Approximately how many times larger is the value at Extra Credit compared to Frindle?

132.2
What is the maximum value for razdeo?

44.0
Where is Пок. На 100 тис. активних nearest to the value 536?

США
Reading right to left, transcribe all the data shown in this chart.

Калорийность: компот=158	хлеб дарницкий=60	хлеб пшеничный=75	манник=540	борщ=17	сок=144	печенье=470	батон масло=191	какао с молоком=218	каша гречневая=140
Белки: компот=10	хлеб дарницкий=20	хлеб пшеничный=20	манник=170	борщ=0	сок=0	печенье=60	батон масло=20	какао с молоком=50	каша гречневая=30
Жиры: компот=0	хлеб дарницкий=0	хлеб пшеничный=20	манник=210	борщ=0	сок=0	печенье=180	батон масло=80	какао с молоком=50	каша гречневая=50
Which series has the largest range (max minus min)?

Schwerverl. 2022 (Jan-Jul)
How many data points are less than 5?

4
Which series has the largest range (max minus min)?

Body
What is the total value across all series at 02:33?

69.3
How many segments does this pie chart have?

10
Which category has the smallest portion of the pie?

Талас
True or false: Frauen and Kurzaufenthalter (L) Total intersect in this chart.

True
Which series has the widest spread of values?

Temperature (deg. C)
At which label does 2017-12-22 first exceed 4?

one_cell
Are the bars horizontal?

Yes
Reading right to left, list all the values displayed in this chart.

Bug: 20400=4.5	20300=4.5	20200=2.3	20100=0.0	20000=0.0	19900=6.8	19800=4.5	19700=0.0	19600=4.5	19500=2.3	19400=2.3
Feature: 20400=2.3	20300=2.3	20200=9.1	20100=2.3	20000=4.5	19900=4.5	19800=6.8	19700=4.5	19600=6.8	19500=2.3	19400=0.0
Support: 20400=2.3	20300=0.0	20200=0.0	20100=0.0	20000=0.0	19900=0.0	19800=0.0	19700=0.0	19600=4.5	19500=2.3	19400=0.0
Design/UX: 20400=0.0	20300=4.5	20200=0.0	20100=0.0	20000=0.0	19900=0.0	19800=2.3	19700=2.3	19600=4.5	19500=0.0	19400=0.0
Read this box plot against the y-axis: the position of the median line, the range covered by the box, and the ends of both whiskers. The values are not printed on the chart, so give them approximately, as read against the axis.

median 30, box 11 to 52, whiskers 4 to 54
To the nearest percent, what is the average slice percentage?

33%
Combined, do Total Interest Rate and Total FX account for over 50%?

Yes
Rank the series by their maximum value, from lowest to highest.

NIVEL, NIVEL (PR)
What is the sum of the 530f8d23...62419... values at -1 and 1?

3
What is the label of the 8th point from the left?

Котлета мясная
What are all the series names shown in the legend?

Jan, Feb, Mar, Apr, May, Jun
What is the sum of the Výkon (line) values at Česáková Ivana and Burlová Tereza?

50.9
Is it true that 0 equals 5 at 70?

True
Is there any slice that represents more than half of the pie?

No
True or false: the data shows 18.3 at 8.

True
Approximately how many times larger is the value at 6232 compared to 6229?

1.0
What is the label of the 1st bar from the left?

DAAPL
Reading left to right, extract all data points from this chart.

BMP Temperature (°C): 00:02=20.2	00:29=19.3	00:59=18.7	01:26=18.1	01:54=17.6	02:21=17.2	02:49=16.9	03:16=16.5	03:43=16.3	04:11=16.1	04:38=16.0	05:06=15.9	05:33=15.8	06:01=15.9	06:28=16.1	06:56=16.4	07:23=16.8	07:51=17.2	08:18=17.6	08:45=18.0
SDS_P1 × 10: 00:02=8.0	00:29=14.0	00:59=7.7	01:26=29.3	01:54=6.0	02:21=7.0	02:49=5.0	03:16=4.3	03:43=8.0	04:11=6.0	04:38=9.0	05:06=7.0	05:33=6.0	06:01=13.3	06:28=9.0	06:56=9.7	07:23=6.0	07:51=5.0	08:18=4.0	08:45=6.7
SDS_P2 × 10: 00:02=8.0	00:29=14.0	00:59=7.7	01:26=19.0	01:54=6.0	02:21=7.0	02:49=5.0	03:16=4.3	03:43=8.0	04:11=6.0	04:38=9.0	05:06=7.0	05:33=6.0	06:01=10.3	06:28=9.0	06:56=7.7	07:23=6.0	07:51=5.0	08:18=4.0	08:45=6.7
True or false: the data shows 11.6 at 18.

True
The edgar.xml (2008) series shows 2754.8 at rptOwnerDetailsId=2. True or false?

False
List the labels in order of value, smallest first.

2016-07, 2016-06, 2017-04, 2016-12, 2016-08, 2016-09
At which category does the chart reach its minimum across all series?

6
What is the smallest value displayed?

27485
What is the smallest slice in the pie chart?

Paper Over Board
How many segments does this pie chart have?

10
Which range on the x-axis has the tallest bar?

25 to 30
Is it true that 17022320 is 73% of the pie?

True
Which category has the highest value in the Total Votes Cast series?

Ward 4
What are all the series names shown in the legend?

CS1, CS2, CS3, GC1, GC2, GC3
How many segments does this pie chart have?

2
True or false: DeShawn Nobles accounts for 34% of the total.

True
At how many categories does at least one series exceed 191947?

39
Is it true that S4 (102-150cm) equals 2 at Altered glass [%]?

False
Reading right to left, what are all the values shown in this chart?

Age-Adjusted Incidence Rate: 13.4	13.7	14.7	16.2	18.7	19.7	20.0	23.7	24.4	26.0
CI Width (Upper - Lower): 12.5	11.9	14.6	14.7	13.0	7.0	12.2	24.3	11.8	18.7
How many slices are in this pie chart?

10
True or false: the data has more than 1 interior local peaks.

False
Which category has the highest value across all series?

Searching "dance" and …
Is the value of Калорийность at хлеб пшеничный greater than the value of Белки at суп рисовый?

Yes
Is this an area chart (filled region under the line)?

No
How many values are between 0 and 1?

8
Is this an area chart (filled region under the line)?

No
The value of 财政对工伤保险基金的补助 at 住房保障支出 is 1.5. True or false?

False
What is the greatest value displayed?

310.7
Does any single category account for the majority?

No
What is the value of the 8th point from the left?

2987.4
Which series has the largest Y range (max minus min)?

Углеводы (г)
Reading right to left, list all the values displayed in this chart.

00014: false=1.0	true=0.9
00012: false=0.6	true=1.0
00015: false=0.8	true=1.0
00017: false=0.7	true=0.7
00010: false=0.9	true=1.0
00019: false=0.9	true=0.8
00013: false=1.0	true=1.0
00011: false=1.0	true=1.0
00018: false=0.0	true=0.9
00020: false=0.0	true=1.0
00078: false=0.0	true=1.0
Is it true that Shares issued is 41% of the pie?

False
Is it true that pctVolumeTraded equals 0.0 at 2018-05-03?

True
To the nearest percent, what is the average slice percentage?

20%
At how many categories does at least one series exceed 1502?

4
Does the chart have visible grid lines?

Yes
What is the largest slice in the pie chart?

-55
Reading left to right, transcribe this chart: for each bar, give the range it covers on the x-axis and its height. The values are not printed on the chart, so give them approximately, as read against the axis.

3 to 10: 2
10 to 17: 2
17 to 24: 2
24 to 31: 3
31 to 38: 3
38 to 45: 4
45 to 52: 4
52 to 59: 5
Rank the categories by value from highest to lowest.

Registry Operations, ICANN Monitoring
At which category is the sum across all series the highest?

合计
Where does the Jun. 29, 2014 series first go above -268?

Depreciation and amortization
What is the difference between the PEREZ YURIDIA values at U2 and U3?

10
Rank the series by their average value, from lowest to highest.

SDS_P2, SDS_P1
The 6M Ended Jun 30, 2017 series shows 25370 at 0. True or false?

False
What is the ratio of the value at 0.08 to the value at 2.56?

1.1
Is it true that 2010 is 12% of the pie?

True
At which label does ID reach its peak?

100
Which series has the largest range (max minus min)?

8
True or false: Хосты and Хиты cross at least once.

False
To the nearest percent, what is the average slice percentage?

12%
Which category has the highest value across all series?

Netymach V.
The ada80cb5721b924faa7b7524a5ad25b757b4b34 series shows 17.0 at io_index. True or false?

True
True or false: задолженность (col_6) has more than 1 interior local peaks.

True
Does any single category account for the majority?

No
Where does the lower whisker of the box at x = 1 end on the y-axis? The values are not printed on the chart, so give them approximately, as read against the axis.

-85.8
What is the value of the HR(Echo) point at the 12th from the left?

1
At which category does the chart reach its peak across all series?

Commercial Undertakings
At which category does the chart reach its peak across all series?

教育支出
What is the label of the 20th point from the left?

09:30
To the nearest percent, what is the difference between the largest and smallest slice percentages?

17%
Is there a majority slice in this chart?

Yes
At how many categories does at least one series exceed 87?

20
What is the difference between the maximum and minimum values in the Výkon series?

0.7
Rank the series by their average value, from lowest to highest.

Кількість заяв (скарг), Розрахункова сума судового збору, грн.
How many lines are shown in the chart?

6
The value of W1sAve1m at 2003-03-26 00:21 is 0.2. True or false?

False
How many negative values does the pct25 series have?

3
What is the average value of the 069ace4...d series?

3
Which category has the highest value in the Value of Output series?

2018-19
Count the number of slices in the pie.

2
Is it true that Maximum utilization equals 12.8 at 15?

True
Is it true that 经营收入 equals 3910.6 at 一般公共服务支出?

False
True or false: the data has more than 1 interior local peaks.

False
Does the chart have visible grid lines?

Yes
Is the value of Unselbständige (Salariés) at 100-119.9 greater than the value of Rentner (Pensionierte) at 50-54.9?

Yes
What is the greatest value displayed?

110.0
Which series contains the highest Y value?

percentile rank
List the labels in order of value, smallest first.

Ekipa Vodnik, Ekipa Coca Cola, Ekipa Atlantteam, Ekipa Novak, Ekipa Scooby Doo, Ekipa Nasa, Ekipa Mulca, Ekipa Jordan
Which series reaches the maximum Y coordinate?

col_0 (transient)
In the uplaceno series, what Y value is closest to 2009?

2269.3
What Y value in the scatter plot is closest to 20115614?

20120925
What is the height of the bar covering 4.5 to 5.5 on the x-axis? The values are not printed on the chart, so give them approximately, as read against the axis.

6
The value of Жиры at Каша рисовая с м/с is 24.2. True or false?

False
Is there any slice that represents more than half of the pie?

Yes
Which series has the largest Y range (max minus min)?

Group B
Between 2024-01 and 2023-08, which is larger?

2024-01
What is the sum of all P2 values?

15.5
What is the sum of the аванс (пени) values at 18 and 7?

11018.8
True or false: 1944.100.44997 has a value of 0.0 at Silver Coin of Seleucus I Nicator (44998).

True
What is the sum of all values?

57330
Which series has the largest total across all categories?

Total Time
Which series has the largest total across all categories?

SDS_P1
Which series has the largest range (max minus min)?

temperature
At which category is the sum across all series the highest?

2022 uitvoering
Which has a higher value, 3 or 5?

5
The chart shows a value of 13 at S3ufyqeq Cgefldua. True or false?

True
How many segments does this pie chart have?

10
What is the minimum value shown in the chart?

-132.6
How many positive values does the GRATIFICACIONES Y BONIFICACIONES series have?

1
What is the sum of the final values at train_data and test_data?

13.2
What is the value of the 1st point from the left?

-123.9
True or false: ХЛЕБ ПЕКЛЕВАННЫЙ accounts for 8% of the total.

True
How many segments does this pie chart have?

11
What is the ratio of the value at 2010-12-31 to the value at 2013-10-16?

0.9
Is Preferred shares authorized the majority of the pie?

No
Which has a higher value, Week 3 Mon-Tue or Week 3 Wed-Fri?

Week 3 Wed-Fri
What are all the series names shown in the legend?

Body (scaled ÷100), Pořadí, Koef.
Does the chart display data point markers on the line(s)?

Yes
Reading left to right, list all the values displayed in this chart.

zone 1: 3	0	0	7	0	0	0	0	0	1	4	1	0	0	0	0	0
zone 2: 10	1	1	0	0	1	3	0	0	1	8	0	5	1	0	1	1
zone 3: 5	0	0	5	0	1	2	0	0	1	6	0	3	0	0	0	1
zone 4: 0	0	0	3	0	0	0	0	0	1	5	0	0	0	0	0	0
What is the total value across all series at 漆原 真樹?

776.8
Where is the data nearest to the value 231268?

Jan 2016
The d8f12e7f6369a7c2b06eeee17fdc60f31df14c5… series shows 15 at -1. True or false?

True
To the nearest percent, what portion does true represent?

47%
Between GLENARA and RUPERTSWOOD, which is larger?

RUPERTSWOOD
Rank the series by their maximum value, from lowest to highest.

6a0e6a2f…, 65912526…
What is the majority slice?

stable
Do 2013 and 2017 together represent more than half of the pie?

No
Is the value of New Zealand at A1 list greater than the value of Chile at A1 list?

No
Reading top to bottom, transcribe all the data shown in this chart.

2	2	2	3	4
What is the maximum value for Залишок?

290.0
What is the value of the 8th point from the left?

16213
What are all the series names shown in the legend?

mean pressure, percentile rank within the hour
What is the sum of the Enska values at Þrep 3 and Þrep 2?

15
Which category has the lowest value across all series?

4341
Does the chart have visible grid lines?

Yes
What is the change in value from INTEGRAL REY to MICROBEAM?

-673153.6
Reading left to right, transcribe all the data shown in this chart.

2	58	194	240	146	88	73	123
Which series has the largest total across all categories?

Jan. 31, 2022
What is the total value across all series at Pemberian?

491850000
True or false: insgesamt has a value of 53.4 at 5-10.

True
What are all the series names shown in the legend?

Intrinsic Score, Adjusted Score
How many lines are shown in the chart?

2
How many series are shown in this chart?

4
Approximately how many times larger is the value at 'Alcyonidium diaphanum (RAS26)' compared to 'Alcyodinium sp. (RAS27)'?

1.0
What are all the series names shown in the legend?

◆ ◆ ◆ ◆ ◆ ◆ ◆

**Your instructions**
Beginning with the first line of the items and continuing through the line containing "Reading right to left, transcribe", render those lines as a JSON list of strings, one string per line, with blank lines omitted.

**Solved exercise**
[
  "Approximately how many times larger is the value at Extra Credit compared to Frindle?",
  "132.2",
  "What is the maximum value for razdeo?",
  "44.0",
  "Where is Пок. На 100 тис. активних nearest to the value 536?",
  "США",
  "Reading right to left, transcribe all the data shown in this chart."
]